**Source:**
────────────────

Running an Environmentally Friendly Business
The growing amount of waste produced in modern society has a huge impact on the environment. Many of the materials discarded in the waste can remain and affect the environment for hundreds or thousands of years, or even more. The presence of harmful waste in the natural environment can cause significant effects on plants, animals, and humans. The most effective way to reduce waste is to not create it in the first place. Reducing waste reduces your environmental impact, and it can also have a positive impact on your finances as well as a positive social impact by creating more jobs, for example for people in industries recycling goods.
By awareness-raising, you effectively encourage waste prevention, reuse, and recycling behavior within the organization.
Remember, only buy what you really need – what you did not buy will not end up as waste.
Set goals on waste management
- Make a policy and a strategy for waste management.
- Create a waste reduction strategy – analyze your waste production (where and how much), set goals and make a list of things to do.
- Conduct a waste management audit – be aware about your current situation so you can take the right actions. Take a walk around your premises, noting down the quantities and direct costs of any wastes that you can detect.
Reduce overall waste
- Purchase wisely, it is essential to reduce waste.
- Choose products and foods without packaging materials.
- Create a “less waste initiative” that encourages all employees and guests to be aware of their waste production.
- Manage your consumables (for example sheets and cleaning materials) in a way that extend their life time.
- Implement a recycling program – sort all generated waste for recycling, general recovery and energy recovery.
- Repair, reuse, and find new uses for things.
Reduce food waste
- Avoid serving food in the form of buffets. If you still choose to serve buffets, reduce the size of the plates so that guests take less food each serving.
- Include leftover groceries and ingredients in your cooking.

────────────────

**Records drawn from a data collection:**
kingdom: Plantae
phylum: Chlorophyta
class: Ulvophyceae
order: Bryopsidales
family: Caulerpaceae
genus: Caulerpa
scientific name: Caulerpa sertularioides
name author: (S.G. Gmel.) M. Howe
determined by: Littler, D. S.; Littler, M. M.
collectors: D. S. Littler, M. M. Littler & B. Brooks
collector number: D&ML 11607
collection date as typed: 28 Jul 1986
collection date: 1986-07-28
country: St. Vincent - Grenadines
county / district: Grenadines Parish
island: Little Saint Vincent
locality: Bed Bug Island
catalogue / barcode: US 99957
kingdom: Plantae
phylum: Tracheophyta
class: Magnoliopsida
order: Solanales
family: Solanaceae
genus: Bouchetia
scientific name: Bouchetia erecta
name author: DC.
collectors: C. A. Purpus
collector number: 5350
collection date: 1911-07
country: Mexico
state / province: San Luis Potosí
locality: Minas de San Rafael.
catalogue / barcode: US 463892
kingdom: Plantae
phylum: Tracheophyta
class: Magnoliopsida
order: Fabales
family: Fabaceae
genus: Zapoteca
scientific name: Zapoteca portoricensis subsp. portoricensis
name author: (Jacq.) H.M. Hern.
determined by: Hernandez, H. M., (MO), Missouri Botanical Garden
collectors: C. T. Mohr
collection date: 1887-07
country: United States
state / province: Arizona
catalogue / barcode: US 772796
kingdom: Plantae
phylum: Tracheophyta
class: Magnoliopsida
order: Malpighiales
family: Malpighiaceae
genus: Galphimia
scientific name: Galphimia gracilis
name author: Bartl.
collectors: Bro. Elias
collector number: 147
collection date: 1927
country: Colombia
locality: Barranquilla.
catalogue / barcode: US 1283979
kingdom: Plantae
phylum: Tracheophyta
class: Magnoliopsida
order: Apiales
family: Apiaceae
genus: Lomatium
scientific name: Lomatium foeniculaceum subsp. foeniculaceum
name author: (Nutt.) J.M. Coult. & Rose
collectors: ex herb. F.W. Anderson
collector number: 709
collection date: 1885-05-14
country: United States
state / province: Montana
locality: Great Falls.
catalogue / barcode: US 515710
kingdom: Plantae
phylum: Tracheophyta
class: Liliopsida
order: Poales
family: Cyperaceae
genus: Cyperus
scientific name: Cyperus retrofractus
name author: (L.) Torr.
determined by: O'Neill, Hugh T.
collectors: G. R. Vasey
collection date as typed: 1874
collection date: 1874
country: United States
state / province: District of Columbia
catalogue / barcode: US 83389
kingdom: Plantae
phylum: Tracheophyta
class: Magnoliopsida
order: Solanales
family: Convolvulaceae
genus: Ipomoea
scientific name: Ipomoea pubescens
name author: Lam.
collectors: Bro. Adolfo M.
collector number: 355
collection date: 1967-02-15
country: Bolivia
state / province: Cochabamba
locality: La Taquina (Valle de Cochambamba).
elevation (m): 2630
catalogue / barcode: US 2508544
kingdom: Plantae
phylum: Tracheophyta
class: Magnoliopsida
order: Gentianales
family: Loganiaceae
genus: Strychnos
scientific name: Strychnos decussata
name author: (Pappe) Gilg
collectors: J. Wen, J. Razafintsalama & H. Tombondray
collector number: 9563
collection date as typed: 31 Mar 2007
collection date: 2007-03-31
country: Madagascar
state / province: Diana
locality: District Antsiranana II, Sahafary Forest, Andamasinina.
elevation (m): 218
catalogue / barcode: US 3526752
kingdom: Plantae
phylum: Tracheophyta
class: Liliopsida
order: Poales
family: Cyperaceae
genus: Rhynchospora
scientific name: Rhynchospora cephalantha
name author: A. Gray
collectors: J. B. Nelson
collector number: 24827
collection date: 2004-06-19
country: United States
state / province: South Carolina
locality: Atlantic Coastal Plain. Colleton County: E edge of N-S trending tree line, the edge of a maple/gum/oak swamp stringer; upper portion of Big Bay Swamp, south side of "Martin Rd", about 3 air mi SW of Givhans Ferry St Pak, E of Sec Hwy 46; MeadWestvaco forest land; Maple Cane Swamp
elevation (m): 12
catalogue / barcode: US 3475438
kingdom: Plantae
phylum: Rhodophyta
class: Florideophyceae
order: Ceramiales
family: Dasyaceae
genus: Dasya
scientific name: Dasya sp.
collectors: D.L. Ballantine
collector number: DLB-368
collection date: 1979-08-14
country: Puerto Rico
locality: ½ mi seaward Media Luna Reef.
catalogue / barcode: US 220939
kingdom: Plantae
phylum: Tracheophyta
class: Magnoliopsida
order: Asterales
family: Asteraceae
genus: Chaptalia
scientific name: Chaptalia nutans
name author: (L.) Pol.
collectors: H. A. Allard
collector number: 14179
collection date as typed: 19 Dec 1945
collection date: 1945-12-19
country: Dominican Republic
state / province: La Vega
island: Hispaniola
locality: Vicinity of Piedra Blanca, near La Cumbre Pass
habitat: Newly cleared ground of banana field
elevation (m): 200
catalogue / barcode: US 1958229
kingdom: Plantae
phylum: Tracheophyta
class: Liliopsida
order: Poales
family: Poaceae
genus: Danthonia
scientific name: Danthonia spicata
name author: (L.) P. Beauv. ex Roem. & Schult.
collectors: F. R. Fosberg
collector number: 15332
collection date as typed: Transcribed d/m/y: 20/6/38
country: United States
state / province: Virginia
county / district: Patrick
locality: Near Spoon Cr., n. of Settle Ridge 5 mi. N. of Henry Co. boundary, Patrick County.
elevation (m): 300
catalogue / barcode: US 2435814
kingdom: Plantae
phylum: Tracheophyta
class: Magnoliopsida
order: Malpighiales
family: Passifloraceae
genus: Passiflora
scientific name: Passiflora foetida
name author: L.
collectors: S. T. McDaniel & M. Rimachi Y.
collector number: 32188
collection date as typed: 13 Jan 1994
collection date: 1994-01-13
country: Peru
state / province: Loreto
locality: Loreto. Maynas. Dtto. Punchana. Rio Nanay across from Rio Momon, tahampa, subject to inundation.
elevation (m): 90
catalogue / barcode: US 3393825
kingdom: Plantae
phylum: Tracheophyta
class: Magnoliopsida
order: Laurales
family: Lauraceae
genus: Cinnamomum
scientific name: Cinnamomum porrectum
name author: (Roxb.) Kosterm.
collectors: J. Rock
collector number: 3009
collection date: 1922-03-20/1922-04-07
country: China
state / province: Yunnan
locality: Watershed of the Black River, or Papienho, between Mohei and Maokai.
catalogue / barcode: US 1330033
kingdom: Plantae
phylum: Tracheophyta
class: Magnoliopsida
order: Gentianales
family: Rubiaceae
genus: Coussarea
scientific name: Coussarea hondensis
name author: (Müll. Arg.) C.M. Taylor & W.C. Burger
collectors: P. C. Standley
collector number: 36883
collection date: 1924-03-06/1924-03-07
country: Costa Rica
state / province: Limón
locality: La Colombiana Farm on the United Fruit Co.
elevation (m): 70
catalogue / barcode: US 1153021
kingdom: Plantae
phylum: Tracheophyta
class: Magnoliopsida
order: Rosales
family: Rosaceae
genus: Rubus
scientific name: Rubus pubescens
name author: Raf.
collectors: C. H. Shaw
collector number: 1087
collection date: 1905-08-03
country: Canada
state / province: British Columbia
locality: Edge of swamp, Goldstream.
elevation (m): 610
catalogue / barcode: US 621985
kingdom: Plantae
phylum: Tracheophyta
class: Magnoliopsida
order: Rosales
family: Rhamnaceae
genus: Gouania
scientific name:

────────────────

**Work instructions:**
**1)** Answer these questions about the text on running an environmentally friendly business:
(a) What does it call the most effective way to reduce waste?
(b) During a walk around your premises for a waste management audit, what should you note down?
(c) What should you do about plate size if you still choose to serve buffets?
**2)** Put the lines of the listing into a numbered list, starting with the first line of the listing and going on through the line that contains "scientific name: Zapoteca". Leave out blank lines.

**Solution list:**
**1)**
(a) Not creating waste in the first place.
(b) The quantities and direct costs of any wastes that you can detect.
(c) Reduce the size of the plates so that guests take less food each serving.

**2)**
1. kingdom: Plantae
2. phylum: Chlorophyta
3. class: Ulvophyceae
4. order: Bryopsidales
5. family: Caulerpaceae
6. genus: Caulerpa
7. scientific name: Caulerpa sertularioides
8. name author: (S.G. Gmel.) M. Howe
9. determined by: Littler, D. S.; Littler, M. M.
10. collectors: D. S. Littler, M. M. Littler & B. Brooks
11. collector number: D&ML 11607
12. collection date as typed: 28 Jul 1986
13. collection date: 1986-07-28
14. country: St. Vincent - Grenadines
15. county / district: Grenadines Parish
16. island: Little Saint Vincent
17. locality: Bed Bug Island
18. catalogue / barcode: US 99957
19. kingdom: Plantae
20. phylum: Tracheophyta
21. class: Magnoliopsida
22. order: Solanales
23. family: Solanaceae
24. genus: Bouchetia
25. scientific name: Bouchetia erecta
26. name author: DC.
27. collectors: C. A. Purpus
28. collector number: 5350
29. collection date: 1911-07
30. country: Mexico
31. state / province: San Luis Potosí
32. locality: Minas de San Rafael.
33. catalogue / barcode: US 463892
34. kingdom: Plantae
35. phylum: Tracheophyta
36. class: Magnoliopsida
37. order: Fabales
38. family: Fabaceae
39. genus: Zapoteca
40. scientific name: Zapoteca portoricensis subsp. portoricensis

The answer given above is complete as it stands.